> TASK PROMPT
Could you transcribe all the entries exactly, omitting the pictures?

> INPUT DATA
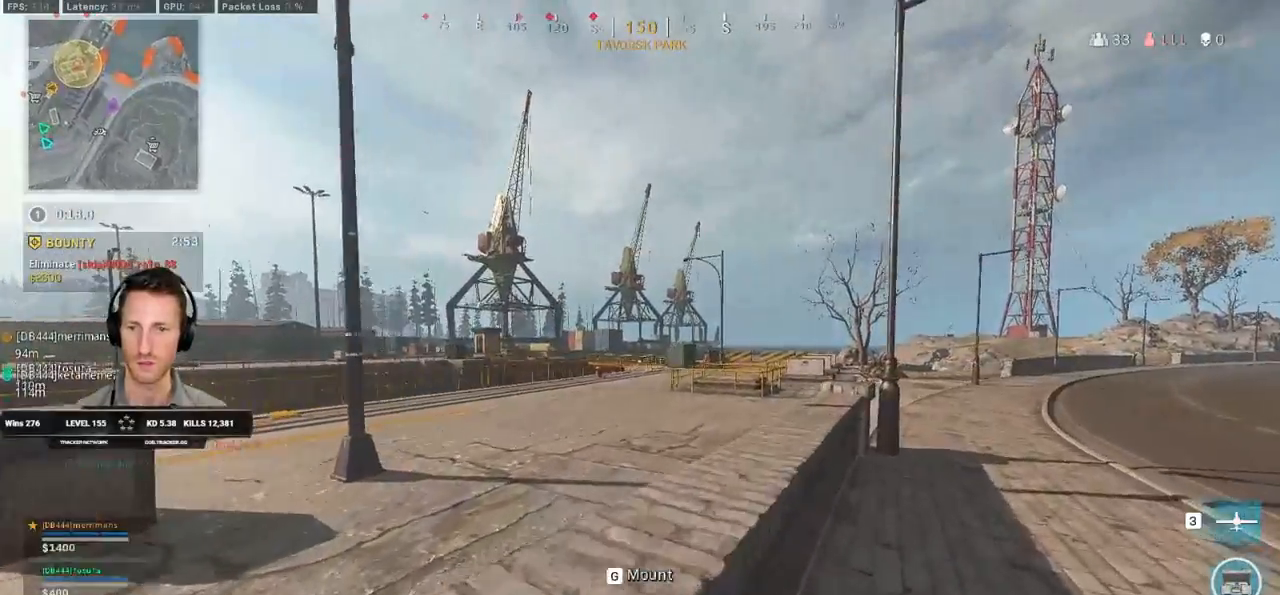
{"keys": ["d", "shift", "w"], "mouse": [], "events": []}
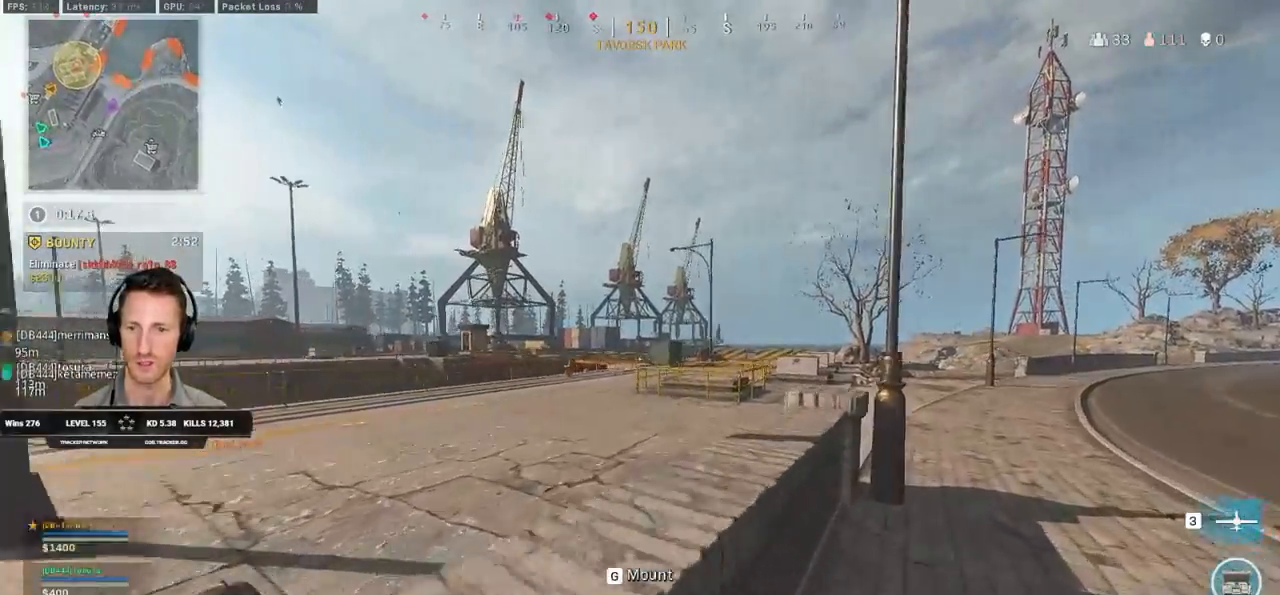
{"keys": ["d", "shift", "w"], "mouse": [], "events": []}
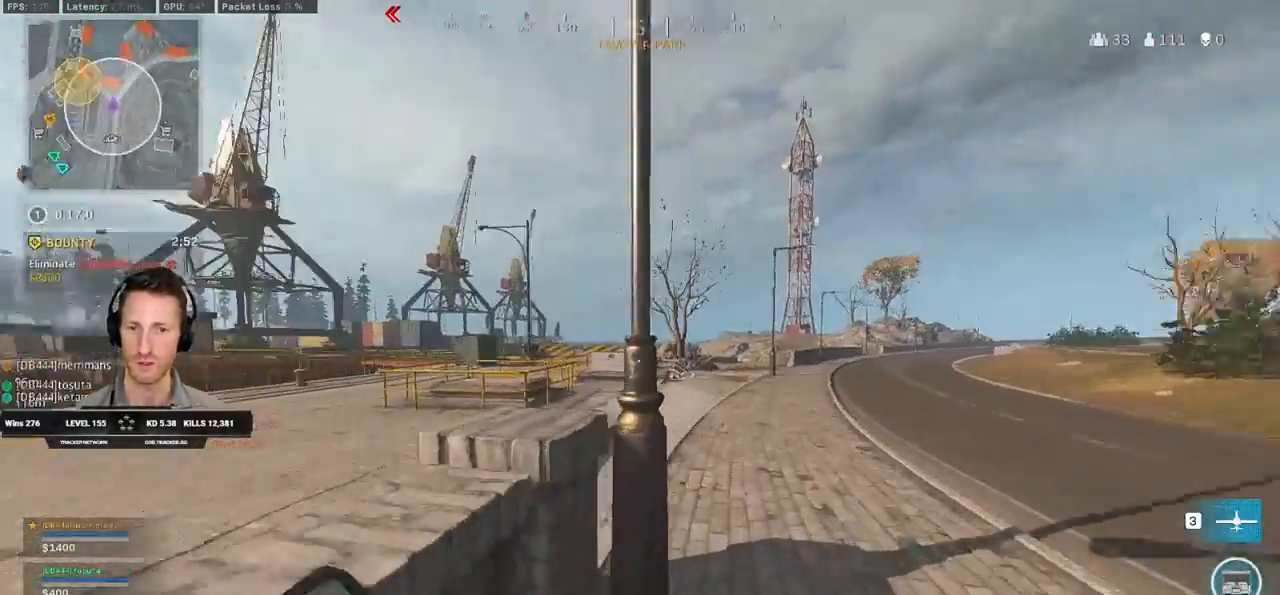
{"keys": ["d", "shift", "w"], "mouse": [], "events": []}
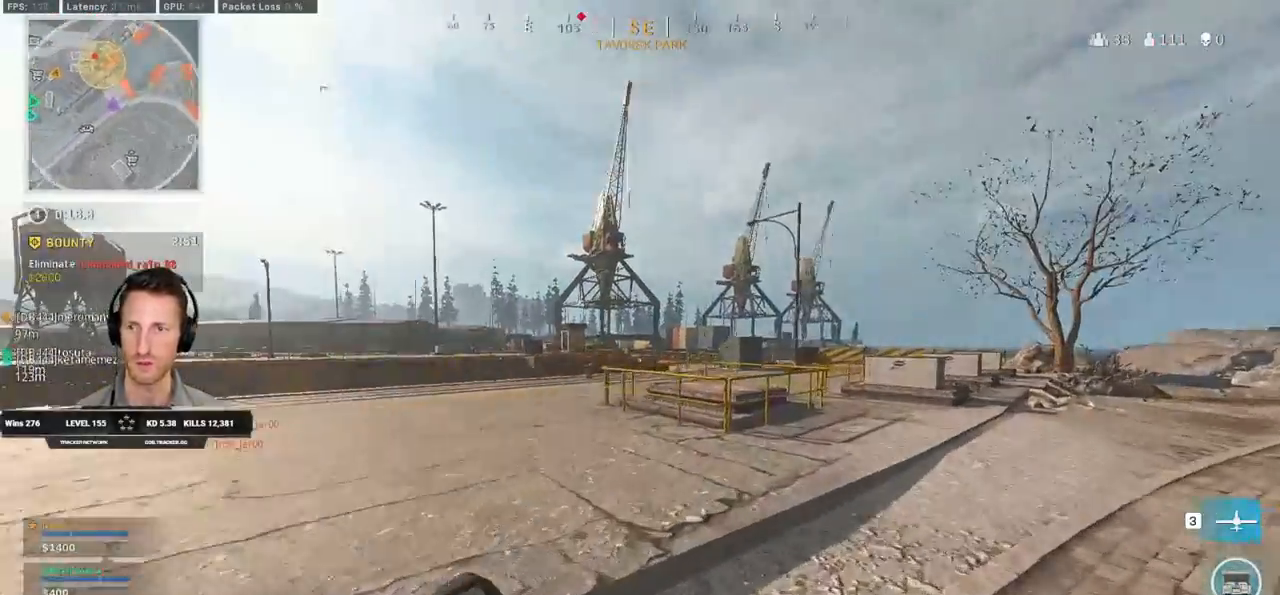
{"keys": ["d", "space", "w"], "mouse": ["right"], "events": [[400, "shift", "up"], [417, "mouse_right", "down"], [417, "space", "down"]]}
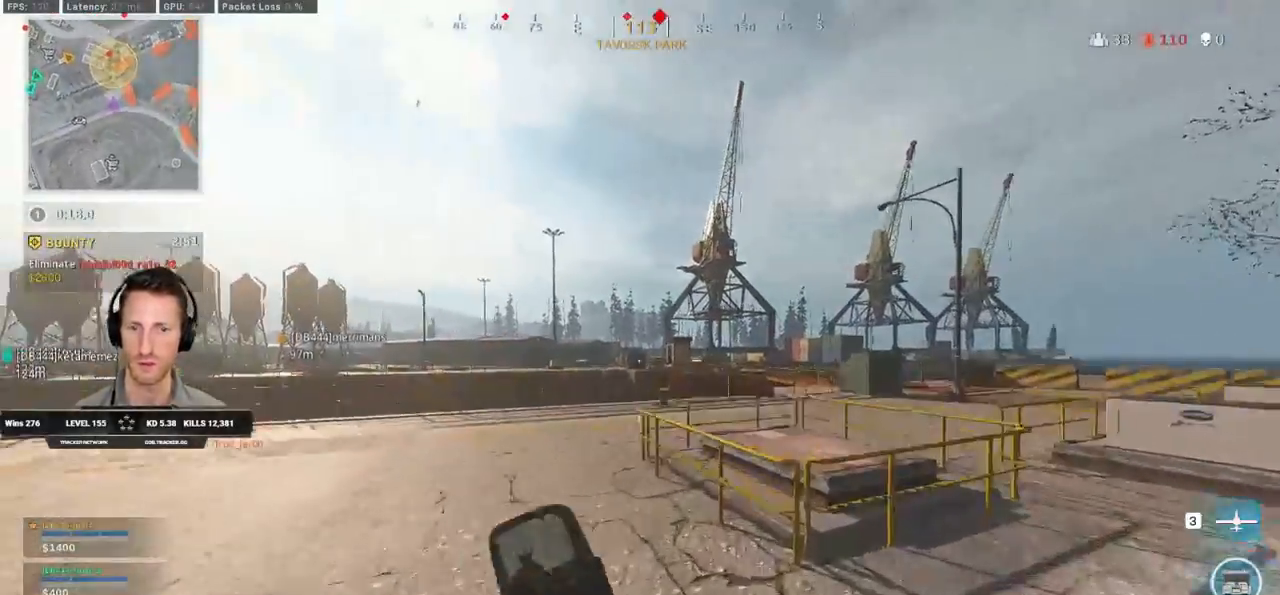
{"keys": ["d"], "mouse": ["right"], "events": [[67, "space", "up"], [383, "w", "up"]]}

> FINISHED EXERCISE
{"keys": ["d", "shift", "w"], "mouse": [], "events": []}
{"keys": ["d", "shift", "w"], "mouse": [], "events": []}
{"keys": ["d", "shift", "w"], "mouse": [], "events": []}
{"keys": ["d", "space", "w"], "mouse": ["right"], "events": [[400, "shift", "up"], [417, "mouse_right", "down"], [417, "space", "down"]]}
{"keys": ["d"], "mouse": ["right"], "events": [[67, "space", "up"], [383, "w", "up"]]}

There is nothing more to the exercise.